Creating Vox was “one of the great adventures of my life,” Yglesias tweeted, “but after 6+ years on the job, I’ve decided it’s time for me to move on to something new that I’m really excited about. I’ve been wanting for some time to reclaim what I had in my blog days as an independent voice,” he wrote.

Called “Slow Boring,” the first installment of the newsletter looks at the challenges facing an upcoming Biden administration.

In an intro to the post, Yglesias admits: “There was an inherent tension between my status as a cofounder of [Vox] and my desire to be a fiercely independent and at times contentious voice.”

The name of the newsletter is inspired by Max Weber’s essay “Politics as a Vocation”: “Politics is a strong and slow boring of hard boards.”

"Slow Boring" will offer two subscription options. The free tier will provide access to one article a week. The premium paid tier will offer an additional article every other weekday, plus access to the comments section and open discussion threads. A premium subscription is $80/year or $8/month.

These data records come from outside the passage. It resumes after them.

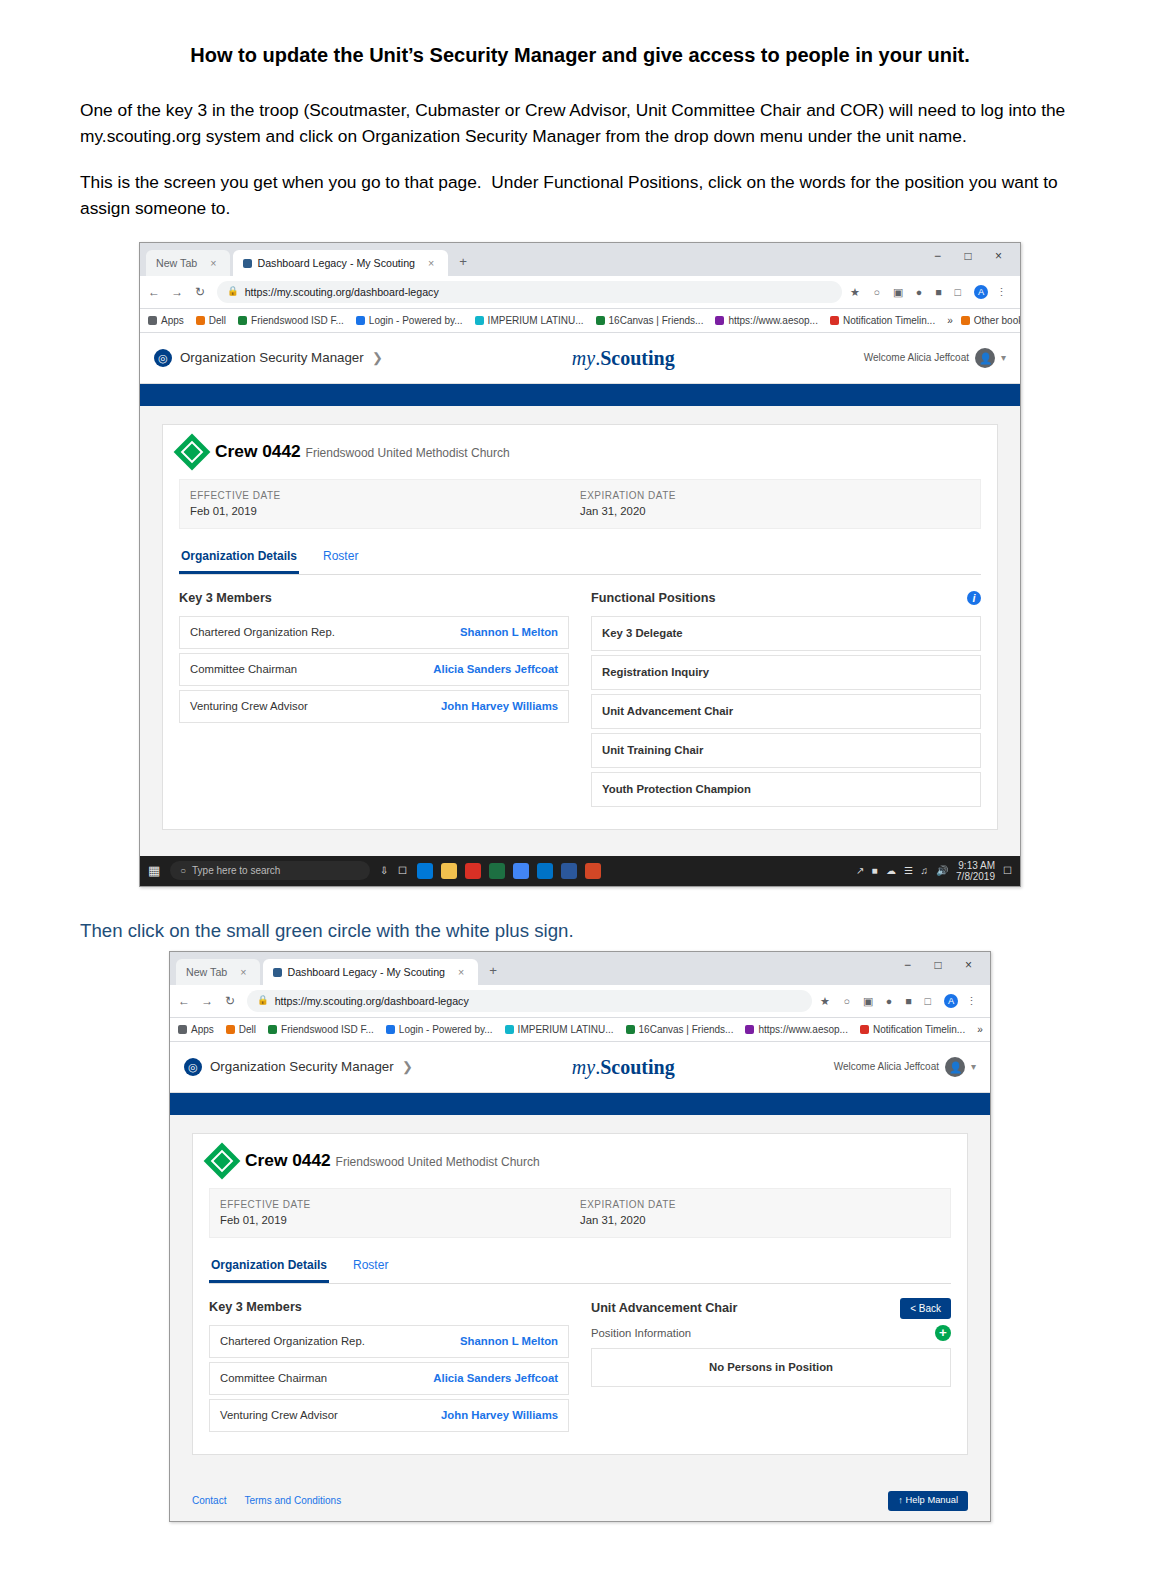How to update the Unit’s Security Manager and give access to people in your unit.
One of the key 3 in the troop (Scoutmaster, Cubmaster or Crew Advisor, Unit Committee Chair and COR) will need to log into the my.scouting.org system and click on Organization Security Manager from the drop down menu under the unit name.
This is the screen you get when you go to that page. Under Functional Positions, click on the words for the position you want to assign someone to.
New Tab ×
Dashboard Legacy - My Scouting ×
+
− □ ×
← → ↻
🔒 https://my.scouting.org/dashboard-legacy
★ ○ ▣ ● ■ □ A ⋮
Apps Dell Friendswood ISD F... Login - Powered by... IMPERIUM LATINU... 16Canvas | Friends... https://www.aesop... Notification Timelin... » Other bookmarks
◎ Organization Security Manager ❯
my.Scouting
Welcome Alicia Jeffcoat 👤 ▾
Crew 0442 Friendswood United Methodist Church
EFFECTIVE DATE
Feb 01, 2019
EXPIRATION DATE
Jan 31, 2020
Organization Details
Roster
Key 3 Members
Chartered Organization Rep. Shannon L Melton
Committee Chairman Alicia Sanders Jeffcoat
Venturing Crew Advisor John Harvey Williams
Functional Positions i
Key 3 Delegate
Registration Inquiry
Unit Advancement Chair
Unit Training Chair
Youth Protection Champion
▦ ○ Type here to search ⇩ ☐ ↗ ■ ☁ ☰ ♫ 🔊 9:13 AM
7/8/2019 ☐
Then click on the small green circle with the white plus sign.
New Tab ×
Dashboard Legacy - My Scouting ×
+
− □ ×
← → ↻
🔒 https://my.scouting.org/dashboard-legacy
★ ○ ▣ ● ■ □ A ⋮
Apps Dell Friendswood ISD F... Login - Powered by... IMPERIUM LATINU... 16Canvas | Friends... https://www.aesop... Notification Timelin... » Other bookmarks
◎ Organization Security Manager ❯
my.Scouting
Welcome Alicia Jeffcoat 👤 ▾
Crew 0442 Friendswood United Methodist Church
EFFECTIVE DATE
Feb 01, 2019
EXPIRATION DATE
Jan 31, 2020
Organization Details
Roster
Key 3 Members
Chartered Organization Rep. Shannon L Melton
Committee Chairman Alicia Sanders Jeffcoat
Venturing Crew Advisor John Harvey Williams
Unit Advancement Chair < Back
Position Information +
No Persons in Position
Contact Terms and Conditions ↑ Help Manual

“The articles will cover a range of political and policy topics with perhaps more focus than you see in most publications on what can be done in state politics to address urgent problems (housing, transportation), rather than spending all our time yelling about federal politics," Yglesias wrote in today's post.

He hopes the value proposition is an enterprise what will "generate a mix of paid & free content that is less beholden to the whims of tech platforms and various media fads..." he tweeted.

Yglesias will continue to host “Weeds,” Vox’s politics and policy podcast. A mini-series from the podcast, called “The Next Four Years,” debuted today.